RIO DE JANEIRO -- In a courtyard a few blocks from Rio de Janeiro’s Copacabana beach, a dozen people get settled on broken couches beneath a banner reading “Cure Your Prejudice.” They face the makeshift stage where a transgender woman appears in a short, tight dress and performs to a song about transgender visibility.
It’s a standard Saturday night in coronavirus times at the squat known as Casa Nem.
The six-floor building is home to about 50 LGBTQ people riding out the pandemic behind closed doors. They receive food donations and are barred from leaving unless facing medical emergency or other exceptional circumstances. Self-imposed lockdown is one of few ways this traditionally marginalized group has found to minimize COVID-19 risks, while others remain vulnerable on the streets.
“Based on the experience we had during the AIDS epidemic, when we were accused of being the vector of the virus and were left to die, we are now protecting the community,” said Indianara Siqueira, 49, a transgender sex worker and activist who leads Casa Nem.
In 2016, her organization took over the balconied building with small bedrooms, shared bathrooms and a big common kitchen. The residents found it dirty and abandoned, including one room with artwork, bronze busts and taxidermied animals. Casa Nem became a shelter for LGBTQ victims of violence and those who, rejected by their families, have nowhere to live.

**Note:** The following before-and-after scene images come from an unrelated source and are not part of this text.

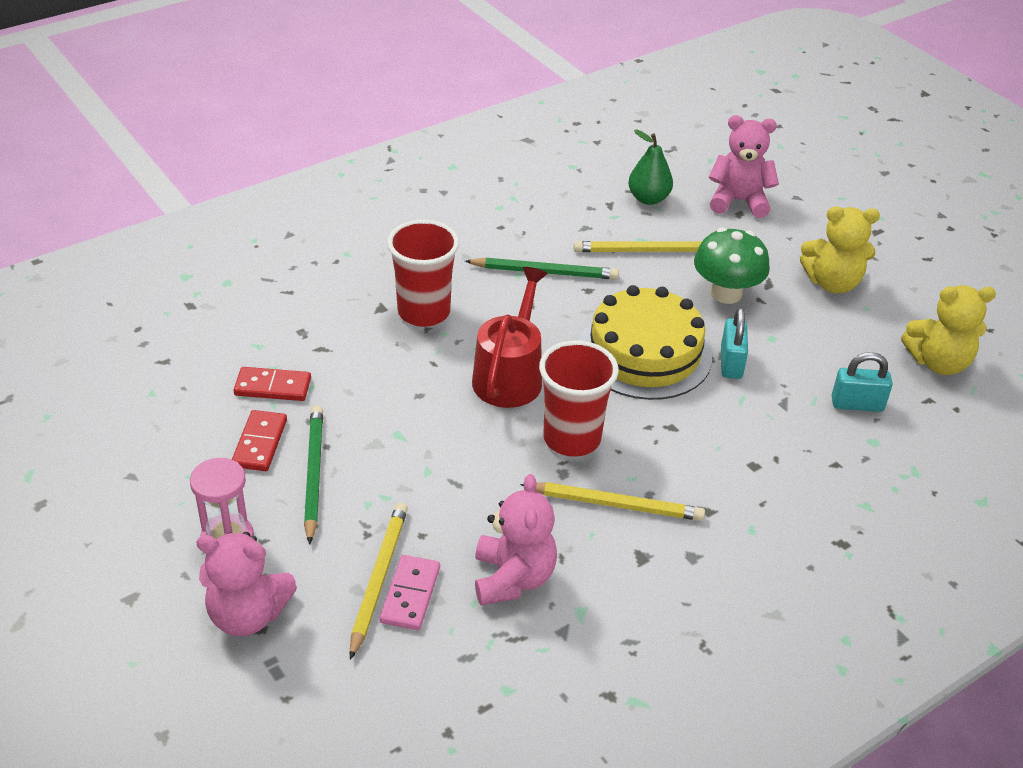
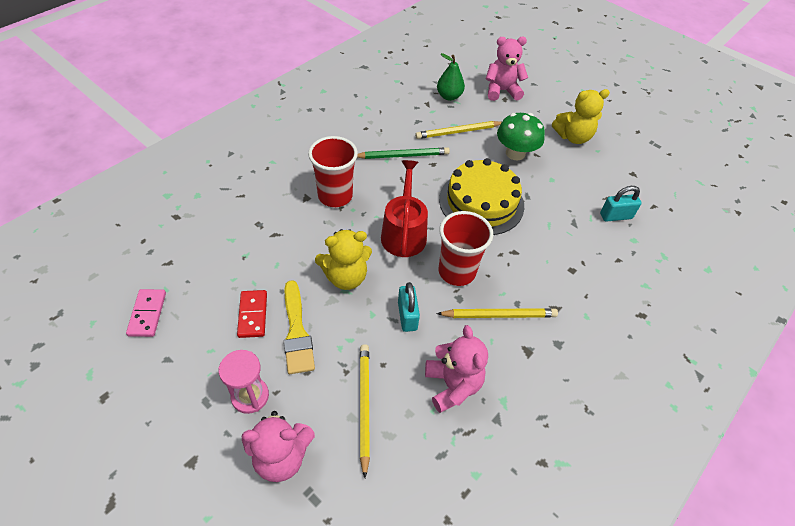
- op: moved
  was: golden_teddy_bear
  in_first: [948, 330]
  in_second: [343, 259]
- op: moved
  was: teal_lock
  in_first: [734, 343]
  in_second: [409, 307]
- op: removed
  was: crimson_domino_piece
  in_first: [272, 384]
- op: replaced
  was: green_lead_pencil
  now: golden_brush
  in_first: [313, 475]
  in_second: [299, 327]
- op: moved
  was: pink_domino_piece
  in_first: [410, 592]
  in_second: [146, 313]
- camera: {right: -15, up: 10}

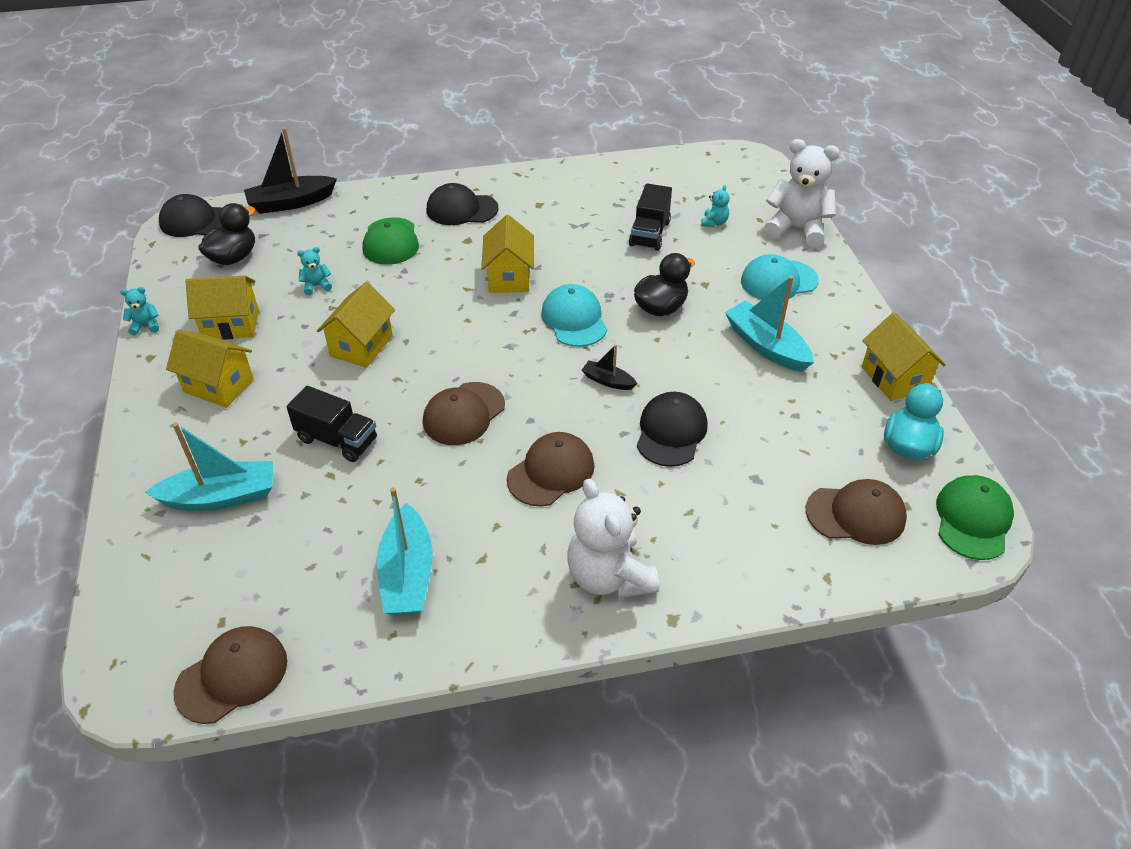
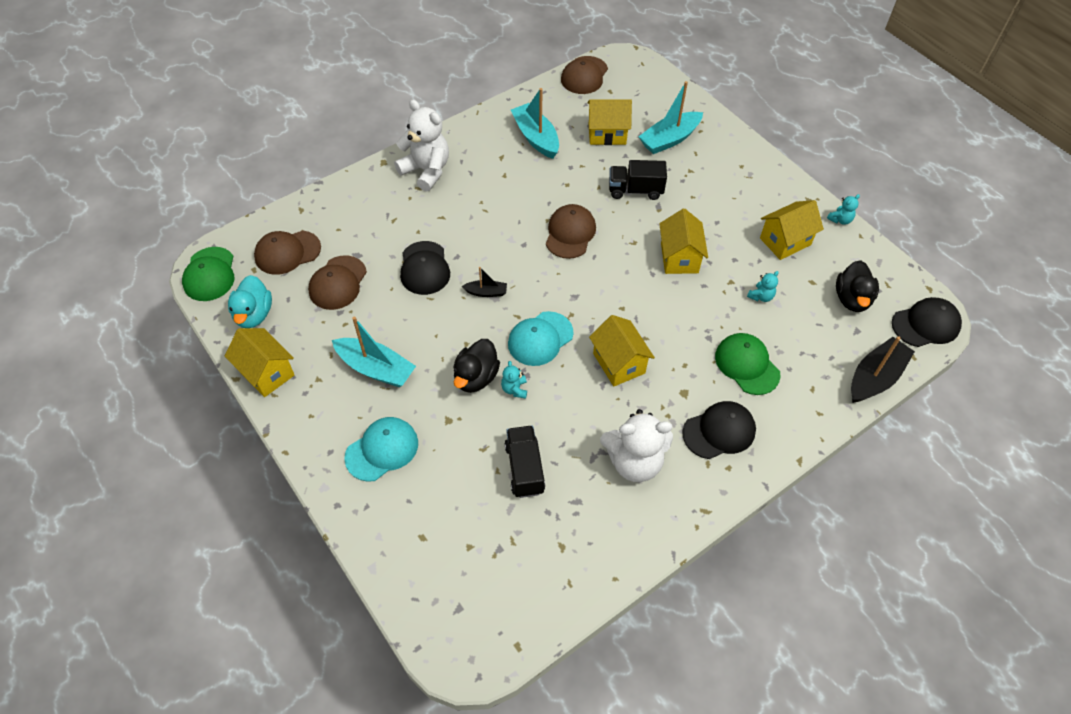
- op: moved
  was: white_teddy_bear
  in_first: [802, 193]
  in_second: [636, 445]
- op: moved
  was: teal_teddy_bear
  in_first: [715, 206]
  in_second: [514, 380]
- op: turned
  was: teal_baseball_cap
  in_first: [574, 315]
  in_second: [540, 338]
  clockwise: 90
- op: moved
  was: golden_cottage
  in_first: [210, 369]
  in_second: [609, 122]
- op: moved
  was: russet_baseball_cap
  in_first: [550, 469]
  in_second: [337, 282]
- camera: {right: 155, up: 10}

New residents during the pandemic have to isolate on one of the building's floors for 15 days to ensure they don’t develop symptoms before fully joining the community.
While some found refuge at Casa Nem, others like transgender prostitute Alice Larubia, 25, are stuck on the streets, hustling to earn enough to get by as the economy tanks. Normally quick to smile and joke, Larubia grows serious when discussing her future after the pandemic. She wants out of prostitution, and likes the idea of working in a beauty salon.
Data from Brazil’s National Cross-dresser and Transgender Association show about 90 percent of the people it represents are sex workers due to lacking opportunities and discrimination in the job market.
After a month quarantining at home with some financial support from family, Larubia resumed work in Niteroi, a city across the bay from Rio.
“Necessity spoke louder (than the pandemic) and I had to come back to the street,” Larubia said while waiting for clients with a small group of colleagues.
She keeps hand sanitizer in her purse and wears a mask on public transport, but said she can’t while working. She earns around $15 per night, less than half her payday before the onset of the outbreak.
“I’m scared,” she said. “I know I’m at risk.”
Back at Casa Nem, residents spend their days cooking and chatting, playing games and organizing workshops. They’re eager to leave the building, once it’s safe.
“We have increased our activities to help our psychological state,” said Micaelo Lopes, a 22-year-old transgender man. “It’s a very tense moment where we are waiting to see what’s going to happen afterward, without really knowing.”